I'll create a first blog post too. Note I'm creating this in a subfolder named posts:
tom@tom-UX303UA:~/git/hugo-demo$ hugo new posts/first-post.md
/home/tom/git/hugo-demo/content/posts/first-post.md created
+++
draft = true
date = 2021-05-20T19:29:38-05:00
title = "My First Post"
description = "Demo Blog Post"
slug = ""
authors = []
tags = []
categories = []
externalLink = ""
series = []
+++
Hey! Check out my first post
An example code snippet
class Something(object): pass
Navigating to localhost:1313/about/ brings me directly to the about page, but going to /posts/ takes me to a list page showing each file in the content/posts folder:
Taking a look at the look at my blog post, I'm not really happy with how the code snippet coloring looks against the white background:
I can change the 'bw' pygments coloring by editing the 'pygmentsStyle' parameter in my config.toml file. I'm able to preview some other choices from this page. I'll change pygmentsStyle to use 'monokai' instead:
# config.toml
pygmentsStyle = "monokai"
Wrapping Up
I'm happy with the result and ready to generate the static content for my site. First I'll set each content file's front matter so that they are no longer drafts.
draft: false
Then I can run the hugo
command from the root of the project to generate the content.
Hugo will drop the output into a folder named 'public' by default.
tom@ubuntu:~/git/hugo-demo$ hugo
Start building sites …
| EN
-------------------+-----
Pages | 8
Paginator pages | 0
Non-page files | 0
Static files | 5
Processed images | 0
Aliases | 0
Sitemaps | 1
Cleaned | 0
Total in 79 ms
tom@ubuntu:~/git/hugo-demo$ ls public
404.html categories fonts index.xml sitemap.xml
about css index.html js tags
Since the public folder contains the hugo build artifacts, I don't want anything in that folder to pollute the repository.
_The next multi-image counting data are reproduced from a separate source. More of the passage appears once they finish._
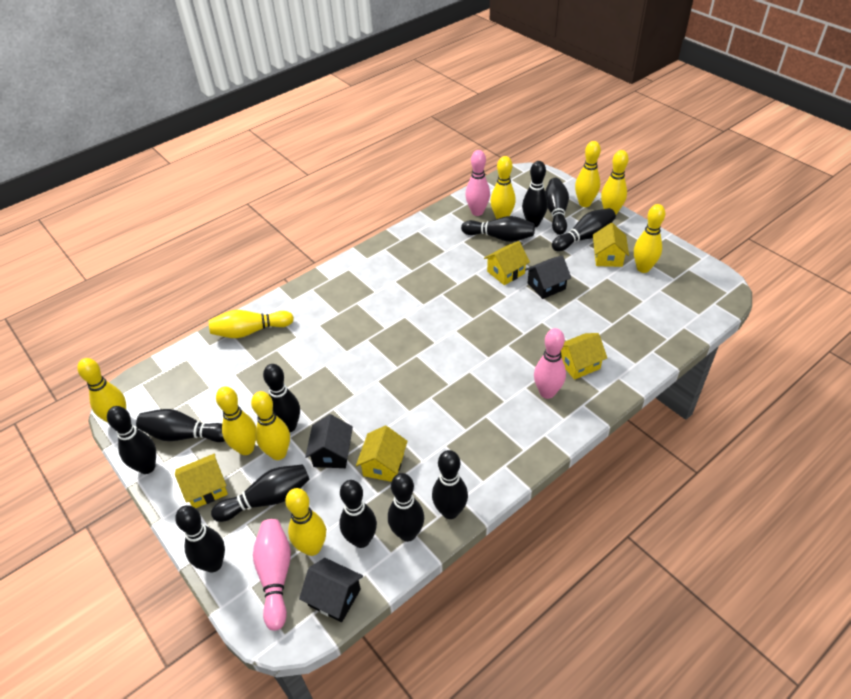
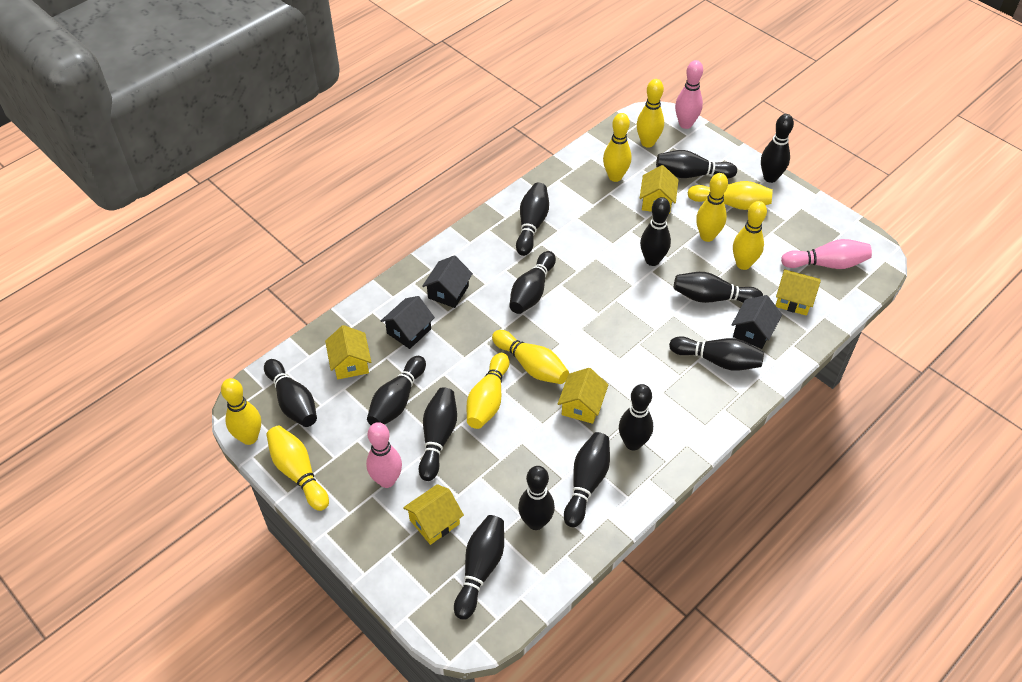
black bowling pin: [107,406,156,474] [136,409,225,442] [175,505,225,572] [211,464,310,522] [263,364,300,432] [340,480,377,548] [388,473,424,542] [432,450,468,519] [461,216,535,242] [522,161,548,227] [545,178,569,235] [552,208,616,251] = 12 -> [264,359,317,427] [367,356,426,425] [419,387,457,481] [454,515,504,620] [509,251,556,314] [516,183,549,256] [518,466,555,530] [564,432,610,527] [619,384,653,450] [640,197,671,266] [656,150,737,179] [669,336,764,371] [674,272,763,303] [761,114,794,183] = 14

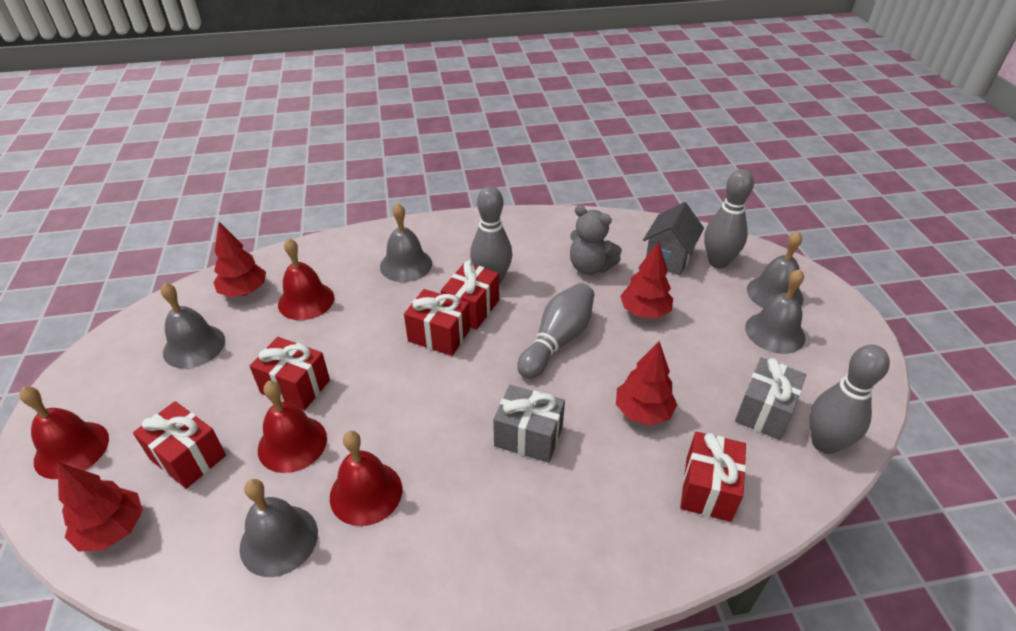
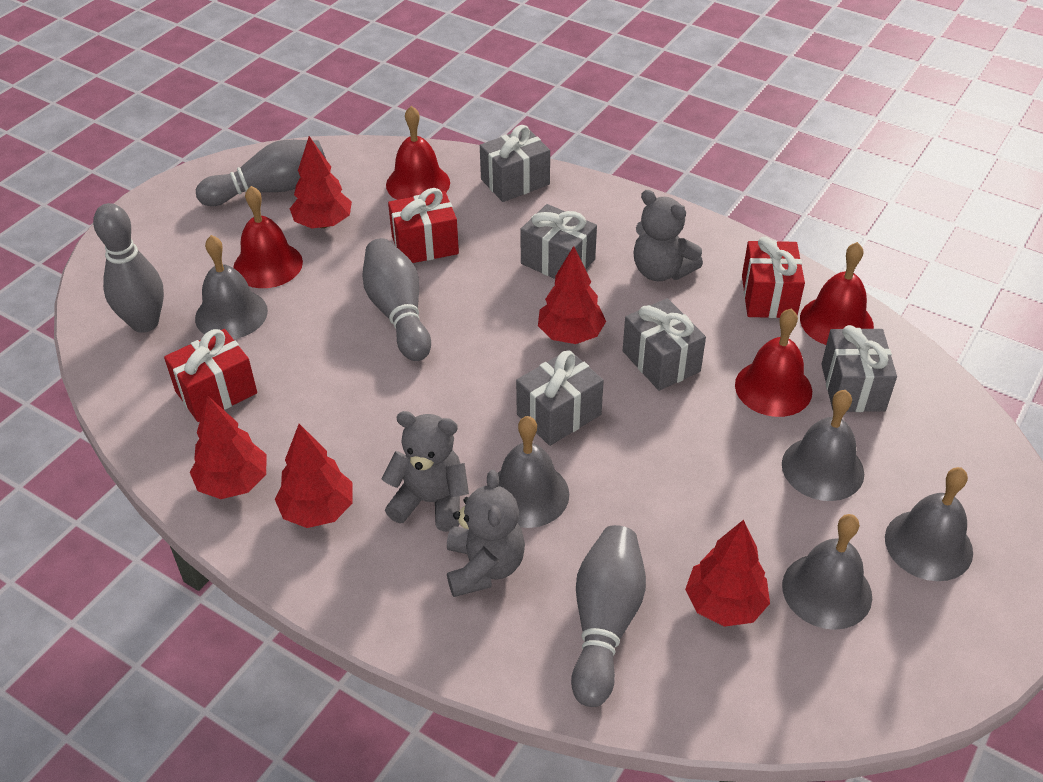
grey gift: [493,385,565,463] [735,357,806,440] = 2 -> [480,125,550,202] [516,350,604,446] [520,204,597,279] [623,298,706,391] [821,325,897,412] = 5
grey house: [643,202,704,275] = 1 -> none = 0
grey teddy bear: [570,205,622,275] = 1 -> [382,411,469,532] [447,470,525,597] [633,190,703,281] = 3
red gift: [133,401,226,489] [250,337,330,410] [404,289,470,356] [441,261,499,330] [680,432,746,522] = 5 -> [164,329,257,422] [388,188,459,263] [742,237,805,318] = 3
red tree: [58,462,143,552] [213,222,266,297] [616,341,677,426] [620,241,673,318] = 4 -> [190,396,267,499] [275,424,353,528] [290,136,352,228] [538,246,606,344] [685,520,770,627] = 5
I'll add it, and the resources folder (hugo uses that directory as a cache), to my .gitignore
# .gitignore
public
resources
Conclusion
That's it! Note I've used a demo repository for the purposes of this post. If you'd like to see the live code for this site (including the code for the page you're reading now), you can view my github project.